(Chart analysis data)
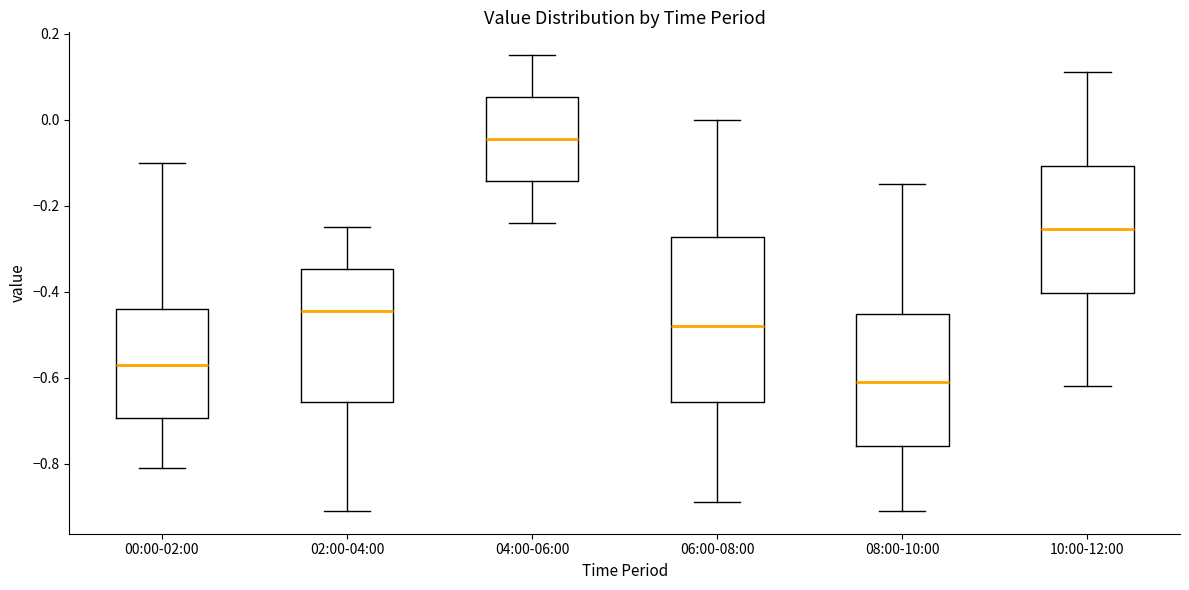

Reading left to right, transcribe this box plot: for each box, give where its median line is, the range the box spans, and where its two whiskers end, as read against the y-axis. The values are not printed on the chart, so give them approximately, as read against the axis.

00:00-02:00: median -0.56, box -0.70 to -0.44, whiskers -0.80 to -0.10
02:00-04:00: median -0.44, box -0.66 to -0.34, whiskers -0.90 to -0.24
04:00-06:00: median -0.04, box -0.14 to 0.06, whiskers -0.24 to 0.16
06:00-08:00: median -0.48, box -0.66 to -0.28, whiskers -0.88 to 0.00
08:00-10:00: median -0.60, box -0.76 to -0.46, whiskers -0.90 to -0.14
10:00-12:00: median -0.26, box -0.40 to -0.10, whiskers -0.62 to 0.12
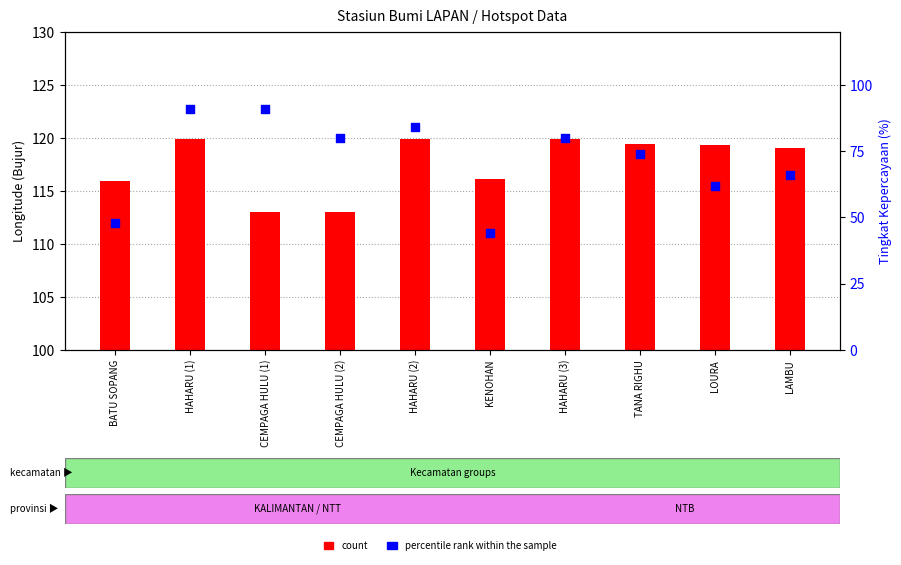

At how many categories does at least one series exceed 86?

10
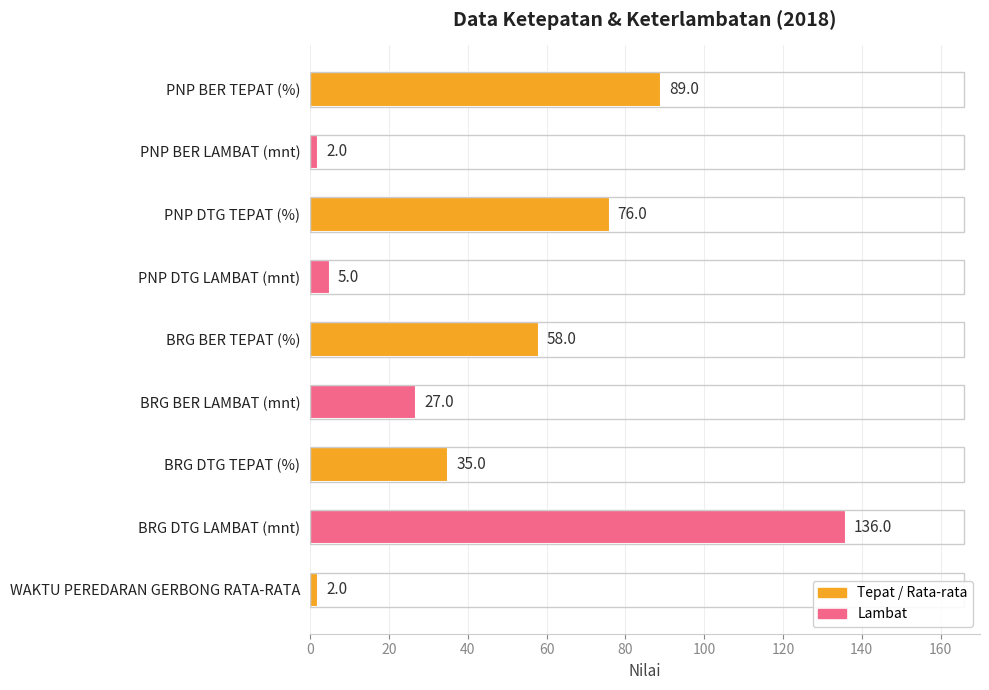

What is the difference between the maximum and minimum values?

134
* * *
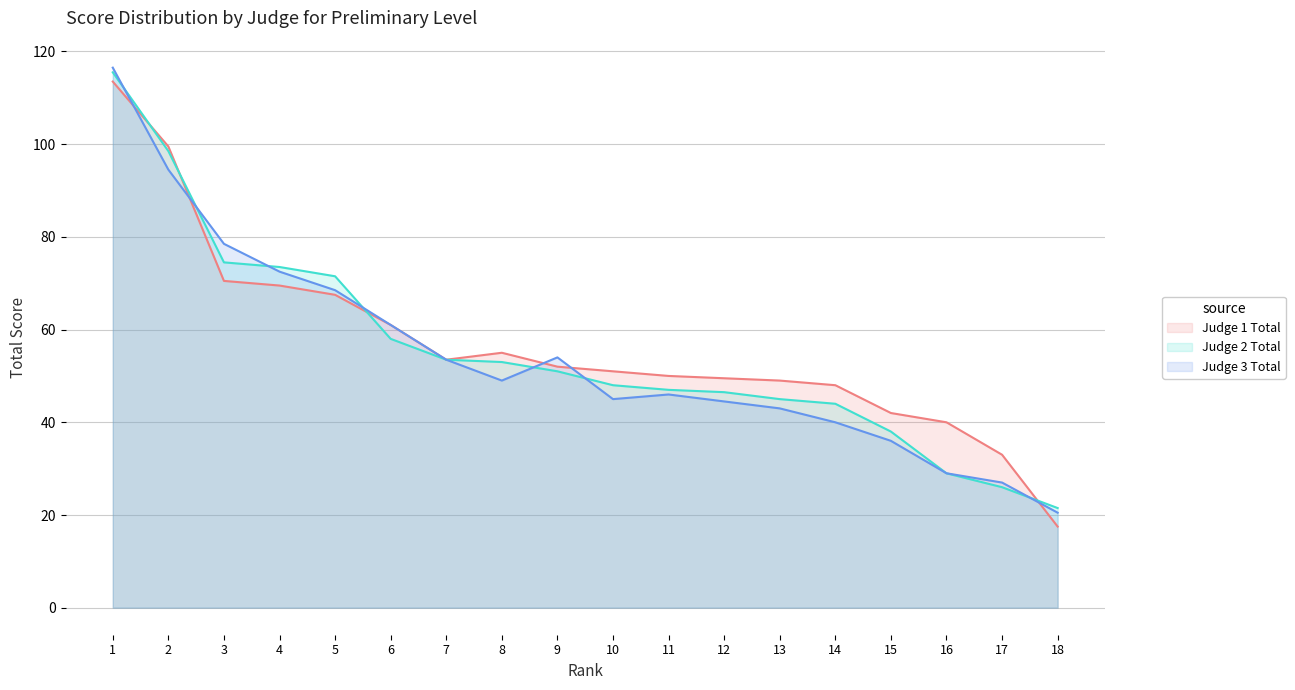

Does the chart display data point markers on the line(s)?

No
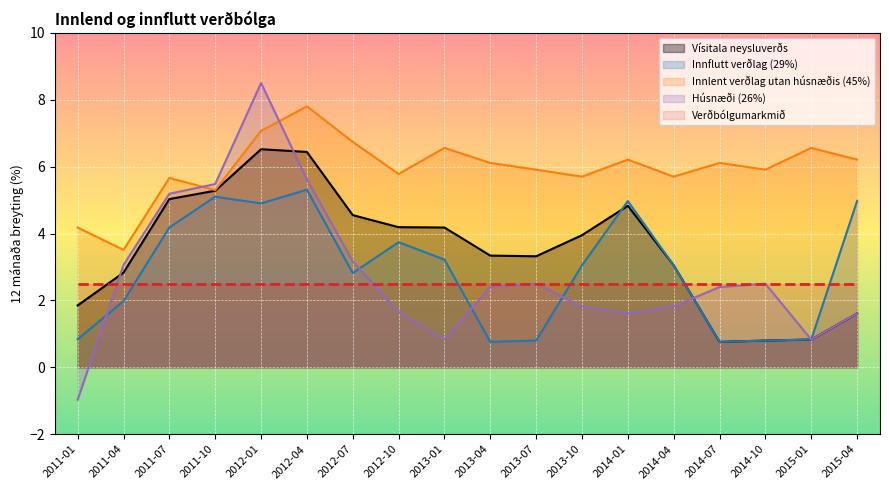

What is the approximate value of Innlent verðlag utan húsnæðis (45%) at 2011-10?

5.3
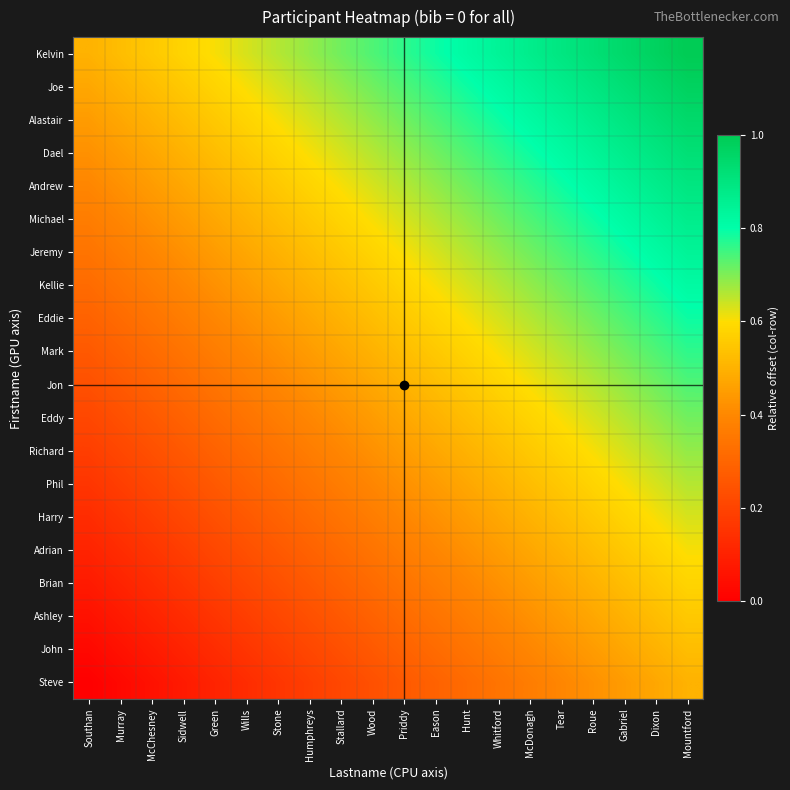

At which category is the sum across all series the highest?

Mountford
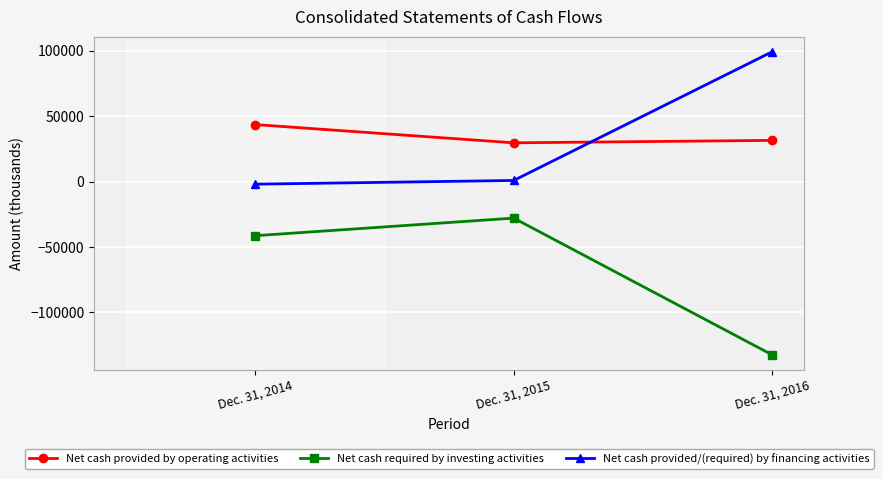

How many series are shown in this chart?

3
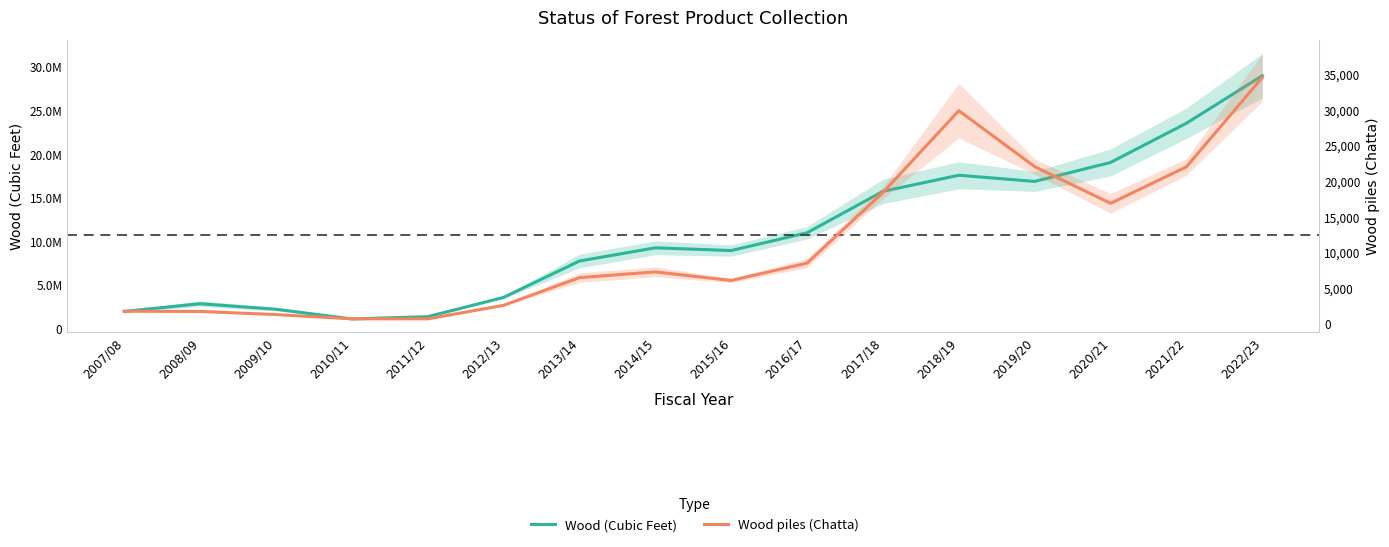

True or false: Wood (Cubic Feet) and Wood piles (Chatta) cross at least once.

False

**TASK PROMPT:** Can you duplicate the lines of the data above, from the line containing "Reading left to" through the line containing "What is the difference", both included, with the pictures left out?

**TASK SOLUTION:**
Reading left to right, transcribe this box plot: for each box, give where its median line is, the range the box spans, and where its two whiskers end, as read against the y-axis. The values are not printed on the chart, so give them approximately, as read against the axis.

00:00-02:00: median -0.56, box -0.70 to -0.44, whiskers -0.80 to -0.10
02:00-04:00: median -0.44, box -0.66 to -0.34, whiskers -0.90 to -0.24
04:00-06:00: median -0.04, box -0.14 to 0.06, whiskers -0.24 to 0.16
06:00-08:00: median -0.48, box -0.66 to -0.28, whiskers -0.88 to 0.00
08:00-10:00: median -0.60, box -0.76 to -0.46, whiskers -0.90 to -0.14
10:00-12:00: median -0.26, box -0.40 to -0.10, whiskers -0.62 to 0.12

At how many categories does at least one series exceed 86?

10

What is the difference between the maximum and minimum values?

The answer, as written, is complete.